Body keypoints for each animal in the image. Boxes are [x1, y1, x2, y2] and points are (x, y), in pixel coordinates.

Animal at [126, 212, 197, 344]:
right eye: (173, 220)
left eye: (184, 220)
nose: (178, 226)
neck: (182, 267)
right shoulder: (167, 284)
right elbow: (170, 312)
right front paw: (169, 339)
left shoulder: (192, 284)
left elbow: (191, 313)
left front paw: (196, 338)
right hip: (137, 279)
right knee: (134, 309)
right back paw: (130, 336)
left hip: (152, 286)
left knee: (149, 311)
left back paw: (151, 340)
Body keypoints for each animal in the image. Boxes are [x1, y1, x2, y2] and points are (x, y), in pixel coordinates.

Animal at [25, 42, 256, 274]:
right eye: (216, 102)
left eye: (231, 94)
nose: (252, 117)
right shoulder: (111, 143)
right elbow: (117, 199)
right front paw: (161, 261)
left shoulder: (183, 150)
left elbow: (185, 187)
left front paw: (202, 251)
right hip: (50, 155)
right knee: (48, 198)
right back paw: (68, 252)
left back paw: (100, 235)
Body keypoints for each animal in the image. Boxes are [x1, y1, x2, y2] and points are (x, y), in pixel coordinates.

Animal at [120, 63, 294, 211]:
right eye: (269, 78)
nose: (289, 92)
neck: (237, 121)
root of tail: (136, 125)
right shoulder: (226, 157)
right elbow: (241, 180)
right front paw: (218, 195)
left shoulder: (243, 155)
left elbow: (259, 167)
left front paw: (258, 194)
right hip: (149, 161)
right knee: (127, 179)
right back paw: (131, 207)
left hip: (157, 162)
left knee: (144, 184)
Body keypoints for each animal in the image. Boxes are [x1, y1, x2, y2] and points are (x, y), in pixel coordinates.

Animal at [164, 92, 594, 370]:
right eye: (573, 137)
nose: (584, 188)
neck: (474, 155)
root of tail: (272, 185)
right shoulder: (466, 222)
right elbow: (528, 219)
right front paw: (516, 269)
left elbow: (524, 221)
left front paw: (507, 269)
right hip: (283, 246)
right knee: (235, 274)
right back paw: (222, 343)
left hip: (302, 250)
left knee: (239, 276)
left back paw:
■ ■ ■ ■ ■
Set down precisely the lines above between the line holding "left back paw: (100, 235)" and the line holding "left knee: (144, 184)", inclusive, and nothing beyond them.

left back paw: (100, 235)
Body keypoints for each animal in the image. Boxes are [x1, y1, x2, y2] and points are (x, y), in pixel coordinates.

Animal at [120, 63, 294, 211]:
right eye: (269, 78)
nose: (289, 92)
neck: (237, 121)
root of tail: (136, 125)
right shoulder: (226, 157)
right elbow: (241, 180)
right front paw: (218, 195)
left shoulder: (243, 155)
left elbow: (259, 167)
left front paw: (258, 194)
right hip: (149, 161)
right knee: (127, 179)
right back paw: (131, 207)
left hip: (157, 162)
left knee: (144, 184)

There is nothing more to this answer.